How to file for a workers' comp exemption
Because laws, policies, and procedures vary by state, you'll want to check with your local workers' compensation board on how you can take advantage of the exemption.
In many locations, you'll need to file a form, often called a "Notice of Election to Be Exempt From Workers' Compensation." While the name may vary slightly, the form will request much of the same information regardless of your state. This is some of the information necessary to process the exemption:
- Business entity type
- Up-to-date business licenses
- Employee details
- Proof of ownership
- Insurance carrier information
Complete the form and file it with your state's workers' compensation board. Often, if you're a sole proprietor but pay yourself via payroll services, the state will be notified of employee liability. You'll be contacted by the board to deliver proof of insurance or proof of exemption.
Once you have the exemption, you'll receive a certificate of your election to be exempt. Keep this with your company's important documents in case you are ever questioned on it.

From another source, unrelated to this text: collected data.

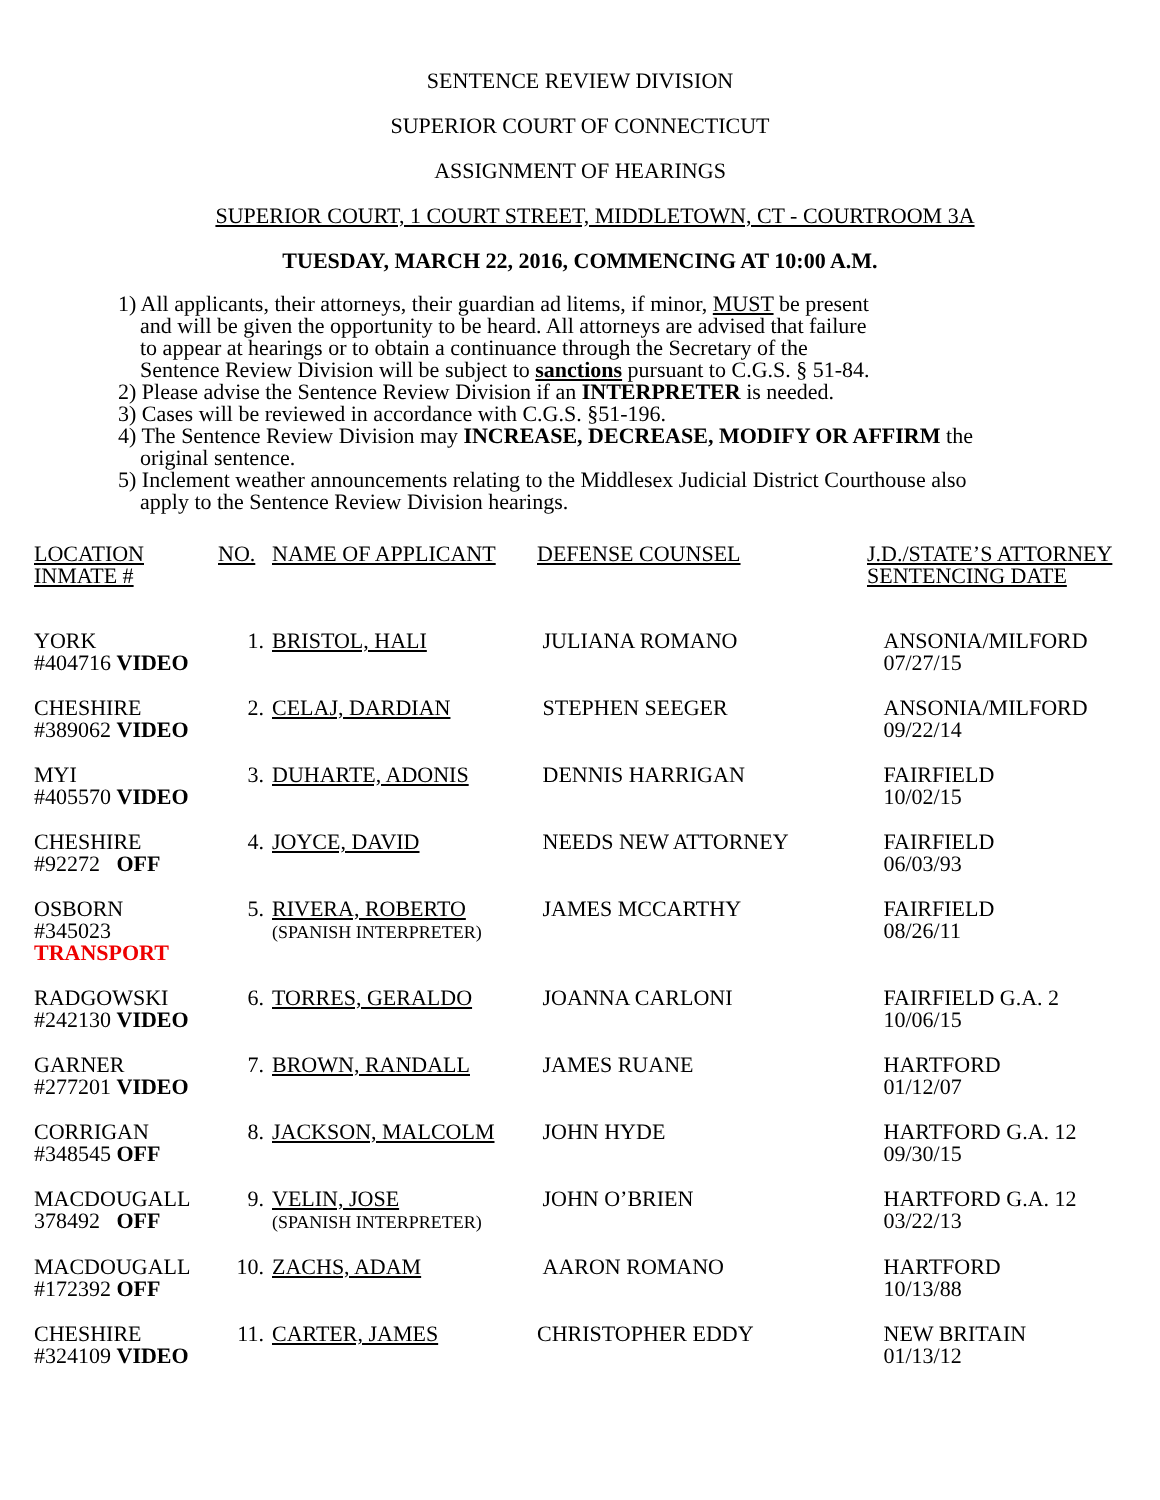SENTENCE REVIEW DIVISION
SUPERIOR COURT OF CONNECTICUT
ASSIGNMENT OF HEARINGS
SUPERIOR COURT, 1 COURT STREET, MIDDLETOWN, CT - COURTROOM 3A
TUESDAY, MARCH 22, 2016, COMMENCING AT 10:00 A.M.
1) All applicants, their attorneys, their guardian ad litems, if minor, MUST be present
and will be given the opportunity to be heard. All attorneys are advised that failure
to appear at hearings or to obtain a continuance through the Secretary of the
Sentence Review Division will be subject to sanctions pursuant to C.G.S. § 51-84.
2) Please advise the Sentence Review Division if an INTERPRETER is needed.
3) Cases will be reviewed in accordance with C.G.S. §51-196.
4) The Sentence Review Division may INCREASE, DECREASE, MODIFY OR AFFIRM the
original sentence.
5) Inclement weather announcements relating to the Middlesex Judicial District Courthouse also
apply to the Sentence Review Division hearings.
| LOCATION INMATE # | NO. | NAME OF APPLICANT | DEFENSE COUNSEL | J.D./STATE’S ATTORNEY SENTENCING DATE |
| --- | --- | --- | --- | --- |
| YORK #404716 VIDEO | 1. | BRISTOL, HALI | JULIANA ROMANO | ANSONIA/MILFORD 07/27/15 |
| CHESHIRE #389062 VIDEO | 2. | CELAJ, DARDIAN | STEPHEN SEEGER | ANSONIA/MILFORD 09/22/14 |
| MYI #405570 VIDEO | 3. | DUHARTE, ADONIS | DENNIS HARRIGAN | FAIRFIELD 10/02/15 |
| CHESHIRE #92272 OFF | 4. | JOYCE, DAVID | NEEDS NEW ATTORNEY | FAIRFIELD 06/03/93 |
| OSBORN #345023 TRANSPORT | 5. | RIVERA, ROBERTO (SPANISH INTERPRETER) | JAMES MCCARTHY | FAIRFIELD 08/26/11 |
| RADGOWSKI #242130 VIDEO | 6. | TORRES, GERALDO | JOANNA CARLONI | FAIRFIELD G.A. 2 10/06/15 |
| GARNER #277201 VIDEO | 7. | BROWN, RANDALL | JAMES RUANE | HARTFORD 01/12/07 |
| CORRIGAN #348545 OFF | 8. | JACKSON, MALCOLM | JOHN HYDE | HARTFORD G.A. 12 09/30/15 |
| MACDOUGALL 378492 OFF | 9. | VELIN, JOSE (SPANISH INTERPRETER) | JOHN O’BRIEN | HARTFORD G.A. 12 03/22/13 |
| MACDOUGALL #172392 OFF | 10. | ZACHS, ADAM | AARON ROMANO | HARTFORD 10/13/88 |
| CHESHIRE #324109 VIDEO | 11. | CARTER, JAMES | CHRISTOPHER EDDY | NEW BRITAIN 01/13/12 |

When you'll want to get workers' compensation insurance
Even if you are legally exempt, there are times when it just makes sense to carry workers' compensation insurance. If you are concerned about getting hurt at work and would be unable to bear the burden of costs if you are injured and can't work, you'll want to get a policy.
Remember that just because you are exempt doesn't mean that you can't get workers' compensation insurance. The process of getting a policy follows the same guidelines for you as it would any other employee. The insurance carrier will want to know your industry, what you do for your job daily, how much you make, and whether or not you've had any claims.
A workers' comp policy also makes it easier to hire employees for part-time work. You may have a large job that you can't do on your own and need extra help for a month or two. With a policy already in place, you'll know you're compliant when you bring people on.
Just as importantly, sole proprietors and independent contractors may be eligible for bigger jobs and contracts if they have a workers' compensation policy. Many government contracts require policies to eliminate the risk to the government entity offering the contract. This is also true for large private-sector contracts where major corporations want to be certain they are not absorbing your workers' compensation risk.
If you are unsure whether you need a workers' compensation policy or if you meet the exemption rules, it's best to shop around and compare plans from the best insurance providers. They'll walk you through the requirements in your state and the pros and cons of taking that exemption if you qualify.